:: Selected text

[OpenAFS] Re: DB servers "quorum" and OpenAFS tools

Jeffrey Hutzelman jhutz@cmu.edu
Fri, 24 Jan 2014 11:41:35 -0500


On Fri, 2014-01-24 at 08:01 +0000, Simon Wilkinson wrote:
> On 24 Jan 2014, at 07:48, Harald Barth <haba@kth.se> wrote:
> 
> > You are completely right if one must talk to that server. But I think
> > that AFS/RX sometimes hangs to loooooong on waiting for one server
> > instead of trying the next one. For example for questions that could
> > be answered by any VLDB. I'm thinking of operation like group
> > membership and volume location.
> 
> I have long thought that we should be using multi for vldb lookups,
> specifically to avoid the problems with down database servers. The
> problem is that doing so may cause issues for sites that have multiple
> dbservers for scalability, rather than redundancy. Instead of each
> dbserver seeing a third (or a quarter, or ...) of requests it will see
> them all. Even if the client aborts the remaining calls when it
> receives the first response, the likelihood is that the other servers
> will already have received, and responded to, the request.
> 
> There are ways we could be more intelligent (for example measuring the
> normal RTT of an RPC to the current server, and only doing a multi if
> that is succeeded) But we would have to be very careful that this
> wouldn't amplify a congestive collapse.

The thing is, the OP specifically wasn't complaining about the behavior
of the CM, which remembers when a vlserver is down and then doesn't talk
to it again until it comes up, except for the occasional probe.

The problem is the one-off clients that make _one RPC_ and then exit.
They have no opportunity to remember what didn't work last time.  It
might help some for these sorts of clients to use multi, if they're
doing read-only requests, and probably wouldn't create much load.
However, for a call that results in a ubik write transaction, I'm not
entirely sure it's desirable to do a multi call.  That will require some
additional thought.


In the meantime, another thing that might be helpful is for clients
about to make such an RPC to query the CM's record of which servers are
up, and use that to decide which server to contact.  A quick VIOCCKSERV
with the fast flag set could make a big difference.

-- Jeff

::::

Task instructions> Can you return the stretch of the OpenAFS post from "The problem is" through "additional thought.", copied word for word? Rely on the OpenAFS post alone for your answers.

:: Raw records

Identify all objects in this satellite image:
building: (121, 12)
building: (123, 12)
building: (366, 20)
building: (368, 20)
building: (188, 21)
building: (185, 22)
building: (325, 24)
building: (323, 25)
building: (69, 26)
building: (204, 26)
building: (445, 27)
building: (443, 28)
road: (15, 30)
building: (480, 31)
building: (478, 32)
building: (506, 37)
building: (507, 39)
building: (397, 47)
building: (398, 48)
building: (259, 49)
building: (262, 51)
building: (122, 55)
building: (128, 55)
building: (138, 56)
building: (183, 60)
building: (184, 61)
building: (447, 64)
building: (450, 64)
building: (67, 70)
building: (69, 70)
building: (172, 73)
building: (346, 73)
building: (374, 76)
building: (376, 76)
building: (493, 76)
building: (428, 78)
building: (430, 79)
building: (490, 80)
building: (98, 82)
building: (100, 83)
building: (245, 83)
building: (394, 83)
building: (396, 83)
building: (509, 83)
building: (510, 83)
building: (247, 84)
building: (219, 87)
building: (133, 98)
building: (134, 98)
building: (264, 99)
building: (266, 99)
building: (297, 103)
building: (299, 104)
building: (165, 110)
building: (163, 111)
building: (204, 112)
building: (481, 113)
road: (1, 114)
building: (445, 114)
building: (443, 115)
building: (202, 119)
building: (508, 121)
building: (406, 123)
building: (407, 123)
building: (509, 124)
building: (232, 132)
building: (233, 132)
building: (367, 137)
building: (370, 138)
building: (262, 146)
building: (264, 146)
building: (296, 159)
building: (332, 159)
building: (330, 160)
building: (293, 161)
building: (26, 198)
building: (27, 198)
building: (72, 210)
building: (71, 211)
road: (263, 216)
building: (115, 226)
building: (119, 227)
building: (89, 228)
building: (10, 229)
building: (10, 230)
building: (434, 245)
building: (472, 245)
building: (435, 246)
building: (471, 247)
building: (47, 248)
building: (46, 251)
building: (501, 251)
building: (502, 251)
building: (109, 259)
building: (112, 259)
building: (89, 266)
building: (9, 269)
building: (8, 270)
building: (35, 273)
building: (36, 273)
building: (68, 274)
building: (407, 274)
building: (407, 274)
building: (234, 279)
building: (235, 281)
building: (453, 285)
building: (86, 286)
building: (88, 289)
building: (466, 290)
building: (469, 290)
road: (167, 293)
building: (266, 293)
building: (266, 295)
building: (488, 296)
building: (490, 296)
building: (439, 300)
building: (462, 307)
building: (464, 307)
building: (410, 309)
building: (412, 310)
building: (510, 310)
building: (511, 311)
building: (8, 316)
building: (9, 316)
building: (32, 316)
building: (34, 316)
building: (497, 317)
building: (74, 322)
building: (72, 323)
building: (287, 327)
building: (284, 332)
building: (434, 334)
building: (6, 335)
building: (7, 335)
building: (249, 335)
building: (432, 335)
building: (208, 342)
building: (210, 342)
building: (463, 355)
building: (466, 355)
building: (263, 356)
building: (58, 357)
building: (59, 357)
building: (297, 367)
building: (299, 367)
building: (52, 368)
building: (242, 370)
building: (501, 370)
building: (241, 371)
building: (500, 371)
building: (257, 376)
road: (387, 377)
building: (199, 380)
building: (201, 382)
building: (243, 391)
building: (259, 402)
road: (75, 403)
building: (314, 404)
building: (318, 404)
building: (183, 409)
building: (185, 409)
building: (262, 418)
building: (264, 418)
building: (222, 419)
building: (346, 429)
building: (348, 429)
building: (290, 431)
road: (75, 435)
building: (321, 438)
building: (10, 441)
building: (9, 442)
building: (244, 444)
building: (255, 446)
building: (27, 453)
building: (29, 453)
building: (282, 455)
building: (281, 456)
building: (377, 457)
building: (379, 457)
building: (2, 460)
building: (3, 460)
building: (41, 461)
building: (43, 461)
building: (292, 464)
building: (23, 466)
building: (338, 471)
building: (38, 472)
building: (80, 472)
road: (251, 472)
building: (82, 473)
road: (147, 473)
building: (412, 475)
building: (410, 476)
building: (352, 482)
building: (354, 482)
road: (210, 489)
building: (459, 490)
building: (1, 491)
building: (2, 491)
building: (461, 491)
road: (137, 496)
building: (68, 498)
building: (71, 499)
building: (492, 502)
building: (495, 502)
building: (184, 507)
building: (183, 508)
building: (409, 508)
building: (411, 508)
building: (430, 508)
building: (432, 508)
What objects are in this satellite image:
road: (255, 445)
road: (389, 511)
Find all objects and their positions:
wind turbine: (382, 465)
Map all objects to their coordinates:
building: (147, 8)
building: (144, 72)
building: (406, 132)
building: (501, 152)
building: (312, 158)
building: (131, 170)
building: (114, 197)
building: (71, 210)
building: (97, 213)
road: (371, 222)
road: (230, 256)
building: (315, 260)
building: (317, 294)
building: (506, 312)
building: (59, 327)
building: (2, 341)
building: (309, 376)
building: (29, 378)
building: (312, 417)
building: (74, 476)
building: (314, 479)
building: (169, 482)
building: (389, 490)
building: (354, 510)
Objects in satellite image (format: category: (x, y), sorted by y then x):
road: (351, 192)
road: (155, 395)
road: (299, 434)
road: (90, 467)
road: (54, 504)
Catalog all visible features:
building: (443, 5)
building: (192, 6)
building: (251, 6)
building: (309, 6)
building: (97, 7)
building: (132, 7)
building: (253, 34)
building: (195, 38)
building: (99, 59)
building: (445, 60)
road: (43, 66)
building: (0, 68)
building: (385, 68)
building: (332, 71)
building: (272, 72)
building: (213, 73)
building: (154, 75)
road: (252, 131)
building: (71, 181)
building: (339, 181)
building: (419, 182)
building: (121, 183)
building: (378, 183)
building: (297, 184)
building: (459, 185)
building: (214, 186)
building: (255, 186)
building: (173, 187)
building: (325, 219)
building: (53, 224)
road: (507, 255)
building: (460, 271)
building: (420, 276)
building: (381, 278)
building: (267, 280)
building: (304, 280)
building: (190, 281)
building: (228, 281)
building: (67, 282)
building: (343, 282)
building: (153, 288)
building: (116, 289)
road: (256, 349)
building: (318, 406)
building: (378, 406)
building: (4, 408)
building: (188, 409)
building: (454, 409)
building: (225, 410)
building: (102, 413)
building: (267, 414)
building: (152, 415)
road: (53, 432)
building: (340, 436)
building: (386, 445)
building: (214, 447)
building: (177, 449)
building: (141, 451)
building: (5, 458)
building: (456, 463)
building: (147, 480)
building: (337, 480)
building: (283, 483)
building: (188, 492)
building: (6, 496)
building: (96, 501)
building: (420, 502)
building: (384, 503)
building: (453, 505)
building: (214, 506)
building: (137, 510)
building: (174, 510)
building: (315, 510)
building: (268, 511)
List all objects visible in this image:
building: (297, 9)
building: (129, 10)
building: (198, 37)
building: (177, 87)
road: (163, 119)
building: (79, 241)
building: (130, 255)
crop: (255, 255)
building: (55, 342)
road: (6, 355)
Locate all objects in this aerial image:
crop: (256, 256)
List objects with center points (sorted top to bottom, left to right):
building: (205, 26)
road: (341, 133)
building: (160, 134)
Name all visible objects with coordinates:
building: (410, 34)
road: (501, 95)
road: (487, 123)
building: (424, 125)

::::

The response>
The problem is the one-off clients that make _one RPC_ and then exit.
They have no opportunity to remember what didn't work last time.  It
might help some for these sorts of clients to use multi, if they're
doing read-only requests, and probably wouldn't create much load.
However, for a call that results in a ubik write transaction, I'm not
entirely sure it's desirable to do a multi call.  That will require some
additional thought.